I guess the answer is yes and no. Motherhood has not been smooth for me. And I still don’t know if it’s because the modern set-up of motherhood is riddled with pitfalls for anyone, or if it’s partially my personality. I like alone time, I have lots of ideas that I actually pursue, I don’t enjoy being yelled at daily. From the outside, I think my experience looks pretty smooth and most of the time my kids get the best of me, but my internal dialogue is an entirely different story. Ninety-nine percent of the time, what I want to say and what I actually say are two different things. And in my book, I finally got to say all those things I have been keeping in!

I have a lot of writer friends (and am even married to one) and I gather that the book-writing process was fairly easy for me. I honestly think there was something divine about it – some angel or muse who whispered in my ear and taught me how to write a book in the process. My husband who is not only a professional writer, but is a writing professor, helped me HUGELY. He really taught me how to write a book. He read every single page and I asked for no holds barred notes. I didn’t care about my ego. I wanted this to be good enough to get published. When my husband liked a chapter, I knew I had done well.

If you want to see how strong your marriage is, write a book that mirrors your life and relationship and delves into the most challenging parts over the past ten years, and then ask your husband to read it and give you writing notes on it.

Adult Conversation Parenting – what should we know? What do you guys do best? What sets you apart from the competition?
One of the things I am most proud of is that I will always keep it real. I don’t shy away from hard feelings, and I am willing to be honest and vulnerable if it helps other people to feel a little less alone.

There are lots of other parents out there doing a similar thing, for a variety of reasons. And there are few that are dark enough to make me genuinely laugh. I religiously follow/stalk the few that do. Light stuff is fine and I think it appeals to more people, but it’s not what makes me tick. It needs to be a bit more dark and clever for me.

What is “success” or “successful” for you?
This question just gave me PTSD. I had a teacher in seventh grade who made us write a paper on “success” and he gave us no parameters.

In seventh grade, you have no idea what the hell “success” is or how to even go about defining it.
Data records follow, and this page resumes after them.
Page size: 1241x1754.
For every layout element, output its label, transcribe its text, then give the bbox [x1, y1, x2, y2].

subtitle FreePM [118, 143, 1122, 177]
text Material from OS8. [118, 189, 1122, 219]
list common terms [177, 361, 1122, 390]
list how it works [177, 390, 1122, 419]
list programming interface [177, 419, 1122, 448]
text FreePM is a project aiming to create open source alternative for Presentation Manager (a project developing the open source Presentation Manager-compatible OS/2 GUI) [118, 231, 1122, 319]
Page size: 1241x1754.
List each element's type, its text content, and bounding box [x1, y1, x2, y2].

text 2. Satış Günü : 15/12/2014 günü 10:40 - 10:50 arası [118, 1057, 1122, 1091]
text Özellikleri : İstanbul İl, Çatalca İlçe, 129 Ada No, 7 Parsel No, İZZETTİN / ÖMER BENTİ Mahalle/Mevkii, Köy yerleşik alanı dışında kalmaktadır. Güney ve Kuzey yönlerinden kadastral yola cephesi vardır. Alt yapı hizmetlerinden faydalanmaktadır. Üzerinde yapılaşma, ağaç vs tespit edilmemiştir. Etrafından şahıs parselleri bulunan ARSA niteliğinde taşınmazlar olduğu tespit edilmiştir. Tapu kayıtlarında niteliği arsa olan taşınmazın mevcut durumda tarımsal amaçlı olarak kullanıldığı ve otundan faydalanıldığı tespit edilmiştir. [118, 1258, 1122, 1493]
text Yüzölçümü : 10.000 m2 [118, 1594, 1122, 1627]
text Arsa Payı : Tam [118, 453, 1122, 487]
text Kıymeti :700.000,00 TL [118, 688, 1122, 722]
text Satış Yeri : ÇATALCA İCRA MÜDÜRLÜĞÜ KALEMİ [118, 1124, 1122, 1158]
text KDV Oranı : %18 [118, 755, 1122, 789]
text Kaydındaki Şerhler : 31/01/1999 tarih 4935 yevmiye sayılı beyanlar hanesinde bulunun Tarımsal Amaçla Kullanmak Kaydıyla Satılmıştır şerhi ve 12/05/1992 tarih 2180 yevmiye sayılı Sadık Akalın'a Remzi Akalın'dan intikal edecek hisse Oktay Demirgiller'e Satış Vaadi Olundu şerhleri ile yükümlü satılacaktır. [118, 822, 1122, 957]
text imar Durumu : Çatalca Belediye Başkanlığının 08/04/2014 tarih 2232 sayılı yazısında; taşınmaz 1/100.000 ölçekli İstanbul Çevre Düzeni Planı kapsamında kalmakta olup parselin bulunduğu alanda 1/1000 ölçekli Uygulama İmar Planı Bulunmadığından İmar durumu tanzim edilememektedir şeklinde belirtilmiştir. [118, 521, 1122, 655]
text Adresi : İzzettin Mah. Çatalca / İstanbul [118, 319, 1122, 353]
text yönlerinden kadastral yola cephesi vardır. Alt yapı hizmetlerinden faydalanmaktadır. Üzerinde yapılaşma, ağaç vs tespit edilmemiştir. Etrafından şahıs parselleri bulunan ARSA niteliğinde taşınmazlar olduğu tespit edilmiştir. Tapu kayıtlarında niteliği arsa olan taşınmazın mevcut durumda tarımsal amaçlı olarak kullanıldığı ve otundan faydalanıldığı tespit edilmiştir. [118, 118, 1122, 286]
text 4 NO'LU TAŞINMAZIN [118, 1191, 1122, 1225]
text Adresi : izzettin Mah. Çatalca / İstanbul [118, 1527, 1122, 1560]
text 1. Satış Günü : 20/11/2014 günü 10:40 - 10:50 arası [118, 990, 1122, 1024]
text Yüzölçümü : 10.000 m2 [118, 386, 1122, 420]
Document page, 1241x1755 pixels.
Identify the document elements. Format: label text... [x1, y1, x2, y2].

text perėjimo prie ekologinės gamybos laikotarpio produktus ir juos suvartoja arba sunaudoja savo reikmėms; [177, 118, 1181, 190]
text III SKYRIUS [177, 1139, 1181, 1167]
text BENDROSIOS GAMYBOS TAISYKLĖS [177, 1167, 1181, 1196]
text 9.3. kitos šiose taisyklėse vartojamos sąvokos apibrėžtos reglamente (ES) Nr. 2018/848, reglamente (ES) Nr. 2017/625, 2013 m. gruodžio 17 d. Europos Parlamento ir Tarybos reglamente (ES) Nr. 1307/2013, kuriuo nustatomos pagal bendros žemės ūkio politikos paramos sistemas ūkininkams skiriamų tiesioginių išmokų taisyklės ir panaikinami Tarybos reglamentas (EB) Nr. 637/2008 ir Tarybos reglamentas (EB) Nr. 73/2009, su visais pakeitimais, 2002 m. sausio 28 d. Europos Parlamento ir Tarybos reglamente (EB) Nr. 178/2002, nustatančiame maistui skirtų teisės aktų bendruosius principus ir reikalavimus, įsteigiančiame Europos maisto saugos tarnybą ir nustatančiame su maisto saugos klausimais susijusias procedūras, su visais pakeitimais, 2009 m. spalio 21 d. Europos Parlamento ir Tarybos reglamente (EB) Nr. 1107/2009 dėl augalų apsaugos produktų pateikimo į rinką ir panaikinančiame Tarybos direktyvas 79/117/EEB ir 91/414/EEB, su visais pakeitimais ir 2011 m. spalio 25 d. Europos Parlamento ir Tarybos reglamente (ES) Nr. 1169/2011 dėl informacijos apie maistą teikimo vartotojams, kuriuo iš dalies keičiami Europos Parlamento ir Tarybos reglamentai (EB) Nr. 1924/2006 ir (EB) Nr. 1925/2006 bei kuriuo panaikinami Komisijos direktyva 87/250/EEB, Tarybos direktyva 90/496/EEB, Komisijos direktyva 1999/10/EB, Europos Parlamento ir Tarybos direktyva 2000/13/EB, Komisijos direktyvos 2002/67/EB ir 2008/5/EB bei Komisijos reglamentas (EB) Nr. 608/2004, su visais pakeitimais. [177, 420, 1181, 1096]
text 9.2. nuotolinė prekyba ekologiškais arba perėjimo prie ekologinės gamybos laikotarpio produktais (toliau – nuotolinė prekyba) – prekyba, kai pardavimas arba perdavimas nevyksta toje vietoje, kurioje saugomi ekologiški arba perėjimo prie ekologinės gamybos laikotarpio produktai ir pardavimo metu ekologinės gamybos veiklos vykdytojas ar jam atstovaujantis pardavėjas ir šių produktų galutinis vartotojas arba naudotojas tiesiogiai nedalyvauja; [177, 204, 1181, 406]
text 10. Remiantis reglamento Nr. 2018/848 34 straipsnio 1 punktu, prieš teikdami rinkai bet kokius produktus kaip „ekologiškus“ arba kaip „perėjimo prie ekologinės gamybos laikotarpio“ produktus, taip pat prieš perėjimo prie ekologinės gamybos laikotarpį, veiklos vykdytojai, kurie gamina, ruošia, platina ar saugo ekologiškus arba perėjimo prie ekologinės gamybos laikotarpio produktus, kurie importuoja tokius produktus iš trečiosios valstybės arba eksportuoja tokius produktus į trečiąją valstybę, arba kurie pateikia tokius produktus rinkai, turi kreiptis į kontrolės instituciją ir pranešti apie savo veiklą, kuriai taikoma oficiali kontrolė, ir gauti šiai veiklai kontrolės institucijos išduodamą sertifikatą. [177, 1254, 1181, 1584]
Everyone flailed and failed. This same teacher used to put black paper over the clock and windows so we didn’t get distracted.

And here I am, almost thirty years later and I still don’t have a good answer for this. Granted, if I had a business that sold things, it would probably be more clear as profit would equal success, in some way. But for me right now, getting to express a part of my personality that wants to come through feels like a success. I have given so much of myself to my kids for so many years that getting to do something for me – even if it’s as silly as making a video about singing to Bruno Mars in the car during my 10 minutes of alone time – feels like a win. To have not lost my humor through this motherhood thing, and to still have that childlike desire to laugh feels like a success. Clearly, my parameters for success have lowered significantly since having children.